We have been busy as ever at NYU Florence. We continue to have a diverse student body, including students from CAS, Stern, Steinhardt, Liberal Studies and Global Liberal Studies, Tisch, School of Continuing and Professional Studies, Gallatin and NYU Abu Dhabi as well as from other universities.
A key component of academic studies at NYU Florence is the opportunity for site visits that allow students to experience the cultural resources of Florence and Italy. Last semester, Professor Salvatore Sberna developed an intensive four-day module of study for students in Palermo, Sicily for his course The Politics of Organized Crime: Italian Mafias in a Comparative Perspective. Students met law enforcement officials, community activists, and local businessmen involved in anti-Mafia activities. Given the trip’s success, Professor Sberna is developing a similar initiative for Naples in Spring 2014.

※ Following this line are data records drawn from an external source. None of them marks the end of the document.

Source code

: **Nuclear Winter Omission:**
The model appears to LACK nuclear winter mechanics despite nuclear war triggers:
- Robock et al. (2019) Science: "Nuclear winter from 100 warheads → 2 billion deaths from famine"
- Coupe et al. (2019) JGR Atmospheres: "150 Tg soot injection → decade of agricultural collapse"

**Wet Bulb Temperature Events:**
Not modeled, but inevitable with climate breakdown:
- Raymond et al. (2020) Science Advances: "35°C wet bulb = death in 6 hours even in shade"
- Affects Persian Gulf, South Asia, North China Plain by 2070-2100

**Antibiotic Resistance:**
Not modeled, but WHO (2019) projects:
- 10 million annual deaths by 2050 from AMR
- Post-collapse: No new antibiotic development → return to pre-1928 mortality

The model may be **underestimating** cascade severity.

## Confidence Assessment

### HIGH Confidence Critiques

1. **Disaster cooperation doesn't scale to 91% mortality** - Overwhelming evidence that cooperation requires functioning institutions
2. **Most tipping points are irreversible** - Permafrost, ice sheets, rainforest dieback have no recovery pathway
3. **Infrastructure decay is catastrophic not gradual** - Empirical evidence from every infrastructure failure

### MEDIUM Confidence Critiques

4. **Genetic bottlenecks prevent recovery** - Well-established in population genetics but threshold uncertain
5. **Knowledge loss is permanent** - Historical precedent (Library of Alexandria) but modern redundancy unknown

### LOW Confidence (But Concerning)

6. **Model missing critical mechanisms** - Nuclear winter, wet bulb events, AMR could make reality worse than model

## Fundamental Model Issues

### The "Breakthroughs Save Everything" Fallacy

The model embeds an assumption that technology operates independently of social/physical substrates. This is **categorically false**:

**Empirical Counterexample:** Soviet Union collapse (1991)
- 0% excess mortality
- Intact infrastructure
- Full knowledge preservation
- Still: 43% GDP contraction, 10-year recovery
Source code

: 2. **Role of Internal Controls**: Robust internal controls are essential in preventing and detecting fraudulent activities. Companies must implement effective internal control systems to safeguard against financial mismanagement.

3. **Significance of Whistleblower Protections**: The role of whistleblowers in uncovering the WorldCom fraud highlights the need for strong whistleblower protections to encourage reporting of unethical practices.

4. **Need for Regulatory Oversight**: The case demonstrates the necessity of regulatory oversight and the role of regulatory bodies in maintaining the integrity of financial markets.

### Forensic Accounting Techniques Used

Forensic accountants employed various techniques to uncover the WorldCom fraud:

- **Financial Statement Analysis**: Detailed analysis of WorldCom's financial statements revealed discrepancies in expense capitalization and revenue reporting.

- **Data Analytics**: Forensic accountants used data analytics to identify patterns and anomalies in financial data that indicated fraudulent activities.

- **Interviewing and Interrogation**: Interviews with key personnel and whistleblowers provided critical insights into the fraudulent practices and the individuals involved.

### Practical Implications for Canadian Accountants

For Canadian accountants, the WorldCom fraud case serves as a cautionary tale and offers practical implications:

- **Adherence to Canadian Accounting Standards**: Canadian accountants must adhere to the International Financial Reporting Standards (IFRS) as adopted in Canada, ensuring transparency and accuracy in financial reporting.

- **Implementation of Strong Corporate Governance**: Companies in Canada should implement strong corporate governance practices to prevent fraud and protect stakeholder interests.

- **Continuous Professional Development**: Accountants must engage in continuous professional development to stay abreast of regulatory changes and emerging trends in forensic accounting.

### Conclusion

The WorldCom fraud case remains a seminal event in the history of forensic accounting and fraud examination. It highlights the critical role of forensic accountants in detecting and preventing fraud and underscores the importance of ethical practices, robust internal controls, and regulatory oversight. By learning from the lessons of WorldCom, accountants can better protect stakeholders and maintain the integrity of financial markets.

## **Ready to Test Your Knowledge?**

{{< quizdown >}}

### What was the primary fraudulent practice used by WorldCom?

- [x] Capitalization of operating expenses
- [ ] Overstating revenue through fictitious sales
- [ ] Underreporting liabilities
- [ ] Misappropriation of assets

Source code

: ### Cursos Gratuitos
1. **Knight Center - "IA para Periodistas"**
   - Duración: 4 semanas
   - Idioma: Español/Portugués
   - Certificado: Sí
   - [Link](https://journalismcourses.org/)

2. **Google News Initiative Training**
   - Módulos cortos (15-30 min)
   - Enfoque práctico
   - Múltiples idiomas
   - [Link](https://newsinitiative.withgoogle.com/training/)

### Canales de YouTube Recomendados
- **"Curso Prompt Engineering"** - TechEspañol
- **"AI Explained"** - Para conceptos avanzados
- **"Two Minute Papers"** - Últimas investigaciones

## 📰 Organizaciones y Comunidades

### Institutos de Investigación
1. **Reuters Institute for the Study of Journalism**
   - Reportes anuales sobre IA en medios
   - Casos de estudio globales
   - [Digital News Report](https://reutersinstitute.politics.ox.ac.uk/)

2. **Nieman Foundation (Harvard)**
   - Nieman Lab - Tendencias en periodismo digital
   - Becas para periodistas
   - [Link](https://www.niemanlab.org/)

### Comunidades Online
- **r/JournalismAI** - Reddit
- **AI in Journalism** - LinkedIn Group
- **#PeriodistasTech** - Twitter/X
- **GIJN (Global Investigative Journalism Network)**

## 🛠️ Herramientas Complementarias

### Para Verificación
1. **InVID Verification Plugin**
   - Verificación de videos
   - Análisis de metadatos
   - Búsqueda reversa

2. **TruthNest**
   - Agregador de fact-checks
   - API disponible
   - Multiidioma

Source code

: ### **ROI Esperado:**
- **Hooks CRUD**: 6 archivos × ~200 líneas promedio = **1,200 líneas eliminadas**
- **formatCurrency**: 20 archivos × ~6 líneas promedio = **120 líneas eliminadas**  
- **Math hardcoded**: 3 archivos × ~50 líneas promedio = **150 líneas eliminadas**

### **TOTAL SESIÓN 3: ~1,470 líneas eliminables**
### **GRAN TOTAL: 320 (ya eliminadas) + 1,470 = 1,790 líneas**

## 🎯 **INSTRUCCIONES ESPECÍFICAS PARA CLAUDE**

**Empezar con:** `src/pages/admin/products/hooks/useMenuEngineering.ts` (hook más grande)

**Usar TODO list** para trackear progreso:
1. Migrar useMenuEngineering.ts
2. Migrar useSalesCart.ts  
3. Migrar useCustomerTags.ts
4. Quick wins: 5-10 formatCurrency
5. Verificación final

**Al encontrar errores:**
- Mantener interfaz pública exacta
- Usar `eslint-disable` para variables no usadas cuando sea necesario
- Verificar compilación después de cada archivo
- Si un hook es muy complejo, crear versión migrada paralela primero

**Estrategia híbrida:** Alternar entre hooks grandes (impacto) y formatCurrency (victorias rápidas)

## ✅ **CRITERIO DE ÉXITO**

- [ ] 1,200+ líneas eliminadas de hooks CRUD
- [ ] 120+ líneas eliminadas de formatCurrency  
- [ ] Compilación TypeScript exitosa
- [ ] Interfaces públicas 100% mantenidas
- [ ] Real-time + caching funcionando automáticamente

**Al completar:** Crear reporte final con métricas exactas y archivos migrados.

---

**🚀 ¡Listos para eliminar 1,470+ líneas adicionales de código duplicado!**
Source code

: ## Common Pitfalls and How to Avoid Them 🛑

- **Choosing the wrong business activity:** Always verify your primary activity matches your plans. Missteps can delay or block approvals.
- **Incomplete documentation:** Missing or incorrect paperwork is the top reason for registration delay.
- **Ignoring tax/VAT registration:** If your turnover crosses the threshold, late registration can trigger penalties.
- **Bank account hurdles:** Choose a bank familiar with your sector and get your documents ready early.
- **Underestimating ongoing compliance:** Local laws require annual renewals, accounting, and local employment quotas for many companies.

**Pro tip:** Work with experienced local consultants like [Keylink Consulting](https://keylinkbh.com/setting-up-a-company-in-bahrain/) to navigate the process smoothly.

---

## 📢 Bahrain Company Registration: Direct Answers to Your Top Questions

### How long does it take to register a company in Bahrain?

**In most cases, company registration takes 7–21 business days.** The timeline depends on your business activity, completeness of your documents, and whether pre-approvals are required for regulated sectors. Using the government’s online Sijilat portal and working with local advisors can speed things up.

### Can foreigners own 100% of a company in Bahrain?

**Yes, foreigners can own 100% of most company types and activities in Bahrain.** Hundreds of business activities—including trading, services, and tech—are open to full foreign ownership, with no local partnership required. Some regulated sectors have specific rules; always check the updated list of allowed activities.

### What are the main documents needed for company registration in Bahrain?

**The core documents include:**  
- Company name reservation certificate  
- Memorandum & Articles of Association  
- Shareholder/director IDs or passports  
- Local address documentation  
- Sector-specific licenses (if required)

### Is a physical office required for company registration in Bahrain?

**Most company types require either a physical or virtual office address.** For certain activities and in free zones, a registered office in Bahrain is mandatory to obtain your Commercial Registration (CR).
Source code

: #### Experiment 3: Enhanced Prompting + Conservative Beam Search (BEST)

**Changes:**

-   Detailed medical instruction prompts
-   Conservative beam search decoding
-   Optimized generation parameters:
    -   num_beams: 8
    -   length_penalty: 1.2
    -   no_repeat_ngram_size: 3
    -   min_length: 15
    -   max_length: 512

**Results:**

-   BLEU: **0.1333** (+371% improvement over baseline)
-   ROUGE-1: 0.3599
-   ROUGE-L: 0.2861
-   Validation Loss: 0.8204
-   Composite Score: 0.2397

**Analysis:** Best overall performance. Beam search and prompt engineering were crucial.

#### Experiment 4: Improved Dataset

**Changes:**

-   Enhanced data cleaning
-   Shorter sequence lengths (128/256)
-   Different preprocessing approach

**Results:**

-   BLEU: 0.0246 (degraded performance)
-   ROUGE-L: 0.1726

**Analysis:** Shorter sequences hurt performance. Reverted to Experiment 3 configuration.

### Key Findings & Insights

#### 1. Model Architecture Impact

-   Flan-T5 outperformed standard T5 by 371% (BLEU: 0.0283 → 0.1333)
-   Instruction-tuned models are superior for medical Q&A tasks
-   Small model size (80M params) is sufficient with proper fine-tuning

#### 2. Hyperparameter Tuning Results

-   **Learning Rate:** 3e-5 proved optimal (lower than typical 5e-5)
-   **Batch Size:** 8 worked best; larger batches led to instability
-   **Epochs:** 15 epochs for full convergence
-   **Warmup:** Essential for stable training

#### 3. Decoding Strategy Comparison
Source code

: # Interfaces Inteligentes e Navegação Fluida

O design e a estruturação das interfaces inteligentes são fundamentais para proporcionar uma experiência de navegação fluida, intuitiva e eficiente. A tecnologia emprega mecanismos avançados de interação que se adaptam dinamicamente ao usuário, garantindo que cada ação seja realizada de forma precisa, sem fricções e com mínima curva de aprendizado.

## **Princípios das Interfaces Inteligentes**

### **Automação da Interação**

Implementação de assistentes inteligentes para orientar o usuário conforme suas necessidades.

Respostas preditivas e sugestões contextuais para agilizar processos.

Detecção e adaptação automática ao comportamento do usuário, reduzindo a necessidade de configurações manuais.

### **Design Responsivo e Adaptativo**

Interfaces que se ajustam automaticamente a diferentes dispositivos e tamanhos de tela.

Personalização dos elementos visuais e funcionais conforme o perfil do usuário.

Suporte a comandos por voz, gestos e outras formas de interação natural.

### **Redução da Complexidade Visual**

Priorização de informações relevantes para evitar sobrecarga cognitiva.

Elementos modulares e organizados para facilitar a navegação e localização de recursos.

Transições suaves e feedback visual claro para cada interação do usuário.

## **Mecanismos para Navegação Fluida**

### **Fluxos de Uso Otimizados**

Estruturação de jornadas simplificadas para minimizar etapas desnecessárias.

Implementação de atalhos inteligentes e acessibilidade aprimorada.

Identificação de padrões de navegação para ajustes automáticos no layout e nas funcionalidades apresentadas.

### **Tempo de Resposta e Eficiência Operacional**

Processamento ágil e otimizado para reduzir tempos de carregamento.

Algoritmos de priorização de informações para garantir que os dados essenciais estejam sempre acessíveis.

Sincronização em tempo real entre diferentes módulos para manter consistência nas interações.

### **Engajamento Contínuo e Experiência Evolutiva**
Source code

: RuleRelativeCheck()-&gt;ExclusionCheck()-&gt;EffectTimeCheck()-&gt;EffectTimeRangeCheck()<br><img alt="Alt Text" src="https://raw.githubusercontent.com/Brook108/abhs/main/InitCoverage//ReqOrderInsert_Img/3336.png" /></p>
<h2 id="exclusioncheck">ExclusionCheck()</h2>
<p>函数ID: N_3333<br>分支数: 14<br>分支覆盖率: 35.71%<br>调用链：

The Graduate Studies Seminar at Villa La Pietra continues to grow with lectures by outstanding scholars in many fields of Italian Studies. Internationally renowned scholars and emerging new thinkers have presented to graduate students, undergraduates, faculty and members of the scholarly community at large. This fall NYU Faculty were joined by local faculty, fellows from the American Academy in Rome, scholars from the Harvard University Center for Italian Renaissance Studies, faculty from important Italian universities and the European University Institute. The series ended with a round-table co-sponsored by the Tuscan Region, that brought together leading scholars and authors to discuss the work of Carlo Coccioli, an important twentieth-century Italian author.
Giampiero Gallo, Professor of Economics at NYU Florence and the University of Florence, organized an international conference entitled Generation Jobless: Youth Unemployment and Disengagement. The conference was organized to discuss a report of the European Foundation for the Improvement of Living and Working Conditions, bringing NYU Florence students together with their peers at the University of Florence. It was live-streamed to NYU Accra, NYU Madrid and NYU Prague. For more information about this conference, please visit the La Pietra Dialogues website at www.lapietradialogues.org.
The fall semester ended with a La Pietra Dialogue organized by a student, Maria Khimulya. Maria felt that her first semester at NYU Florence had exposed her to the significant history and culture associated with this iconic Italian city of art but wondered if the commitment of the city to maintaining the historical urban space had impeded the development of a visible contemporary culture. This led her to an independent investigation into street art and in her LPD Dialogue Street Art in Florence: Politics and Practices: Conversation with Clet and the No Dump Collective. Maria led a captive audience of students and community members through an animated discussion of the practices and the politics of contemporary street artists.
In some sad news, Professor David Travis, a long-standing and highly esteemed member of our community, passed away at the end of last year. Professor Travis first joined NYU Florence fifteen years ago and served as Academic Director from September 2000 until May 2010 when he returned to full-time teaching. He is missed.